---------- RECORDS FOR THIS EXERCISE
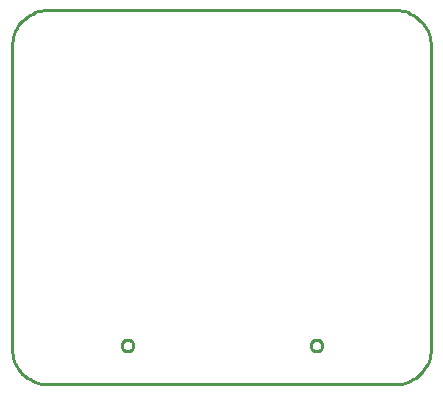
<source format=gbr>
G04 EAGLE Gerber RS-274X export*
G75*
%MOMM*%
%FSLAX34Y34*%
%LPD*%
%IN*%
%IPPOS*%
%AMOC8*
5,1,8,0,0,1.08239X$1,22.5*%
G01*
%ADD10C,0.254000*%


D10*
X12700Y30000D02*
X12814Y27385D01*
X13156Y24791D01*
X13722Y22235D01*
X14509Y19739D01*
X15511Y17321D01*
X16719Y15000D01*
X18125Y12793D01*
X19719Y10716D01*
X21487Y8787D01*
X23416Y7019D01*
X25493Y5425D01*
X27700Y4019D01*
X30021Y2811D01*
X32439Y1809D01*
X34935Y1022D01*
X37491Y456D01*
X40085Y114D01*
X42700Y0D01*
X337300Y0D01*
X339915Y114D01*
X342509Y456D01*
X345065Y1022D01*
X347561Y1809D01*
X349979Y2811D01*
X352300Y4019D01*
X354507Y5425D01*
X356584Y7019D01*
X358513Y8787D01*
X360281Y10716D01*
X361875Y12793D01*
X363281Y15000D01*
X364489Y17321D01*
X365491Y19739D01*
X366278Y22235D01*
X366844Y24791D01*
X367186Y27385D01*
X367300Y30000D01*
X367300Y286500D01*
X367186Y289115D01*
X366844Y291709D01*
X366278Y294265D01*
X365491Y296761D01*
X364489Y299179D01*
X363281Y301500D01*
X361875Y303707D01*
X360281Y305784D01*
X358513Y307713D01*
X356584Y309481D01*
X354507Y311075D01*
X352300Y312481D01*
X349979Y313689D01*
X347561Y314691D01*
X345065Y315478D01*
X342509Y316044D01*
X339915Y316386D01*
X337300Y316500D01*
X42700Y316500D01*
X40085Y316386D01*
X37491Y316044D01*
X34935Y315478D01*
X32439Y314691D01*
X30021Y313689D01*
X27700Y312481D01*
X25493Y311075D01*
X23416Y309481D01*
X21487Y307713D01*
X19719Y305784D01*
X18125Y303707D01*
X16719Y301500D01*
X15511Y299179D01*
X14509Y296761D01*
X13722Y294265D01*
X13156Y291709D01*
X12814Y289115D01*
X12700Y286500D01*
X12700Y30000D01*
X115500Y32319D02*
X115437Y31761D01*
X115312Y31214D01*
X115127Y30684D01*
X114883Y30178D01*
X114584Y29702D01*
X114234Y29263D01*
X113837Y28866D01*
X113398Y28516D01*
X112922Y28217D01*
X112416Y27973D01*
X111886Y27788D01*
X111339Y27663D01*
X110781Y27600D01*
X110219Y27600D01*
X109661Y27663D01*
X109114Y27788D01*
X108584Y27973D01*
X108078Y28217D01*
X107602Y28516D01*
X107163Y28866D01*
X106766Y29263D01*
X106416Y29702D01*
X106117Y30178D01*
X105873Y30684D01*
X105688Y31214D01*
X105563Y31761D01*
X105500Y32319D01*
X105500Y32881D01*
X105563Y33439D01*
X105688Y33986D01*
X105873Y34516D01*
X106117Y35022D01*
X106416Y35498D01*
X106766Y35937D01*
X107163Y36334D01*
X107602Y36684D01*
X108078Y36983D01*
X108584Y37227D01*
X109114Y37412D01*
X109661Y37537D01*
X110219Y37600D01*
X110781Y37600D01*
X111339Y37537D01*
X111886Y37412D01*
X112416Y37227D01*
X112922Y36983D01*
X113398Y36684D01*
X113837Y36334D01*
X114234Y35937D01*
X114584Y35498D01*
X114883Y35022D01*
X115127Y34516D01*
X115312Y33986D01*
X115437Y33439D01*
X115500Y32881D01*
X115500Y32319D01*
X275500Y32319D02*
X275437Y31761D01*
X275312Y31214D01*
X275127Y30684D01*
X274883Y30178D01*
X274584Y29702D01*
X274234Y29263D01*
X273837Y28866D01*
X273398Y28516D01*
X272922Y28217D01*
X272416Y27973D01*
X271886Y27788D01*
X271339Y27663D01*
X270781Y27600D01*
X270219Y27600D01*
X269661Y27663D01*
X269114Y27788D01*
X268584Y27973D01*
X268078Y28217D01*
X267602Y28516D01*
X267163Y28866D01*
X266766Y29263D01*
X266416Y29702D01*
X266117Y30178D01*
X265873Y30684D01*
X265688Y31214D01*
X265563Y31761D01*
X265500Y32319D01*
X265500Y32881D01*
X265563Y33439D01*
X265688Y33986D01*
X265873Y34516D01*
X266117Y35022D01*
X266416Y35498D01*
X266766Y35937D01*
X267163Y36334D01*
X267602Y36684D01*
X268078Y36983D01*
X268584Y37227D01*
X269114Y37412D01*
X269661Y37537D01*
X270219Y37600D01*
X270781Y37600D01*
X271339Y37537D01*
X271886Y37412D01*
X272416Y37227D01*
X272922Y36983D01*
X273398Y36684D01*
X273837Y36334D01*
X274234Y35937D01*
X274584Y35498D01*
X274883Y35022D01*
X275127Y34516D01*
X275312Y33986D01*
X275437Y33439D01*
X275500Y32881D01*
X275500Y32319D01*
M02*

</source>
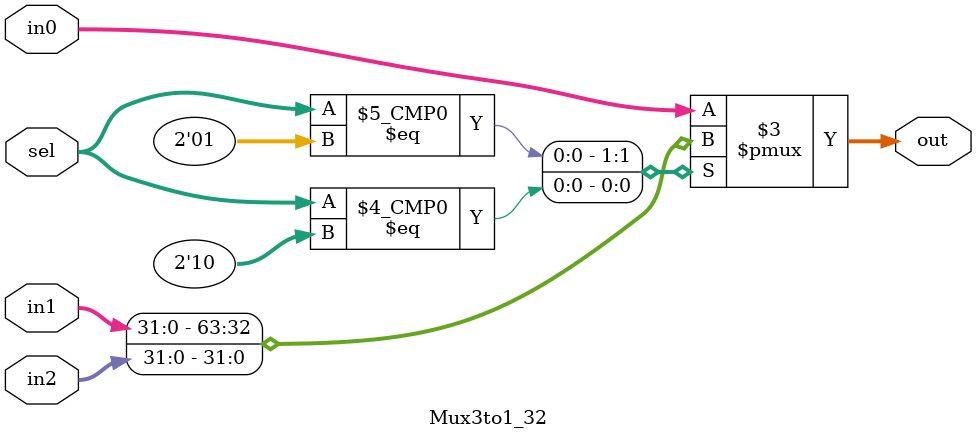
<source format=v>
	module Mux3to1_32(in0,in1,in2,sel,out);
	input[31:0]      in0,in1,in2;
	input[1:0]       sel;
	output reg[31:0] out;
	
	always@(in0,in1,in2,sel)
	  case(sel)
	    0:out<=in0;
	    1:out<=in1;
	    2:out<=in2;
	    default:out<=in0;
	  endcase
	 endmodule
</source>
--------------------
---------- RECORDS FOR THIS EXERCISE
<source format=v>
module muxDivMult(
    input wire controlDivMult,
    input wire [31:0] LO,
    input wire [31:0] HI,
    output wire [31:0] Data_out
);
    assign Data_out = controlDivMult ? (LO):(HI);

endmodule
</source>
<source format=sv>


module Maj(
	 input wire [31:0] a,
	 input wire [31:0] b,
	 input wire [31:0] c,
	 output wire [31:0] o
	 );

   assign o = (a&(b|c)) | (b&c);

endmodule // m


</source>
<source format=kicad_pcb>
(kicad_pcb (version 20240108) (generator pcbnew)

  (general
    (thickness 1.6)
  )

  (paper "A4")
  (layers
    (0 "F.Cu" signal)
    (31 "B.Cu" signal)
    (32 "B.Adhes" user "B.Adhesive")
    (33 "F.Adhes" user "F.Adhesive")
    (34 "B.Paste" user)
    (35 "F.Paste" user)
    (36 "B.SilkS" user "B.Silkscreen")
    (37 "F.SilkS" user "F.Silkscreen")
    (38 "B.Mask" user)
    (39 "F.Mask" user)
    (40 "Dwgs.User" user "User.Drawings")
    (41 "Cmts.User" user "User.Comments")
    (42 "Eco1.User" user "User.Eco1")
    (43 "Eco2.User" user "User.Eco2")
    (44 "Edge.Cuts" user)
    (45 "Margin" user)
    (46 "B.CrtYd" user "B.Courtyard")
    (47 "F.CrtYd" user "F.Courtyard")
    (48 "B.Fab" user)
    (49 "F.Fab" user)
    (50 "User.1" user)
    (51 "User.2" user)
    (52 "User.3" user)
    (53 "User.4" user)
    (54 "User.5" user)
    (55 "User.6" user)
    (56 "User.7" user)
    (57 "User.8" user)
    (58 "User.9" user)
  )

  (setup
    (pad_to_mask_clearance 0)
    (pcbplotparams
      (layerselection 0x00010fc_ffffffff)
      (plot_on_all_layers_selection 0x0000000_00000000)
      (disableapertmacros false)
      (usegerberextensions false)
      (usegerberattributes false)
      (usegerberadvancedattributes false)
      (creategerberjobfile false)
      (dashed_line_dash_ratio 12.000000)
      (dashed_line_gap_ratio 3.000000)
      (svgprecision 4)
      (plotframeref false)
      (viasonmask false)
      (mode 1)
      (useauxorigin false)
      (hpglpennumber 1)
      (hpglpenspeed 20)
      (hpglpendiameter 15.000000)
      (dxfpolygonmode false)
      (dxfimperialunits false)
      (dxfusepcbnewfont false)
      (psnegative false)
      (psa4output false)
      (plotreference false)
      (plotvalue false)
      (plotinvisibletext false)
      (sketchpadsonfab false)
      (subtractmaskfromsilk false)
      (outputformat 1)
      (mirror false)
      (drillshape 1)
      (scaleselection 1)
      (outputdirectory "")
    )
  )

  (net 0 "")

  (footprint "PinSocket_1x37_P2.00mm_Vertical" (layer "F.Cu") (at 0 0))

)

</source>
--------------------
Above this instruction are the records; retype exactly the lines from the one containing "X360281Y305784D01*" up to and including the one containing "X115500Y32881D01*".

X360281Y305784D01*
X358513Y307713D01*
X356584Y309481D01*
X354507Y311075D01*
X352300Y312481D01*
X349979Y313689D01*
X347561Y314691D01*
X345065Y315478D01*
X342509Y316044D01*
X339915Y316386D01*
X337300Y316500D01*
X42700Y316500D01*
X40085Y316386D01*
X37491Y316044D01*
X34935Y315478D01*
X32439Y314691D01*
X30021Y313689D01*
X27700Y312481D01*
X25493Y311075D01*
X23416Y309481D01*
X21487Y307713D01*
X19719Y305784D01*
X18125Y303707D01*
X16719Y301500D01*
X15511Y299179D01*
X14509Y296761D01*
X13722Y294265D01*
X13156Y291709D01*
X12814Y289115D01*
X12700Y286500D01*
X12700Y30000D01*
X115500Y32319D02*
X115437Y31761D01*
X115312Y31214D01*
X115127Y30684D01*
X114883Y30178D01*
X114584Y29702D01*
X114234Y29263D01*
X113837Y28866D01*
X113398Y28516D01*
X112922Y28217D01*
X112416Y27973D01*
X111886Y27788D01*
X111339Y27663D01*
X110781Y27600D01*
X110219Y27600D01*
X109661Y27663D01*
X109114Y27788D01*
X108584Y27973D01*
X108078Y28217D01*
X107602Y28516D01*
X107163Y28866D01*
X106766Y29263D01*
X106416Y29702D01*
X106117Y30178D01*
X105873Y30684D01*
X105688Y31214D01*
X105563Y31761D01*
X105500Y32319D01*
X105500Y32881D01*
X105563Y33439D01*
X105688Y33986D01*
X105873Y34516D01*
X106117Y35022D01*
X106416Y35498D01*
X106766Y35937D01*
X107163Y36334D01*
X107602Y36684D01*
X108078Y36983D01*
X108584Y37227D01*
X109114Y37412D01*
X109661Y37537D01*
X110219Y37600D01*
X110781Y37600D01*
X111339Y37537D01*
X111886Y37412D01*
X112416Y37227D01*
X112922Y36983D01*
X113398Y36684D01*
X113837Y36334D01*
X114234Y35937D01*
X114584Y35498D01*
X114883Y35022D01*
X115127Y34516D01*
X115312Y33986D01*
X115437Y33439D01*
X115500Y32881D01*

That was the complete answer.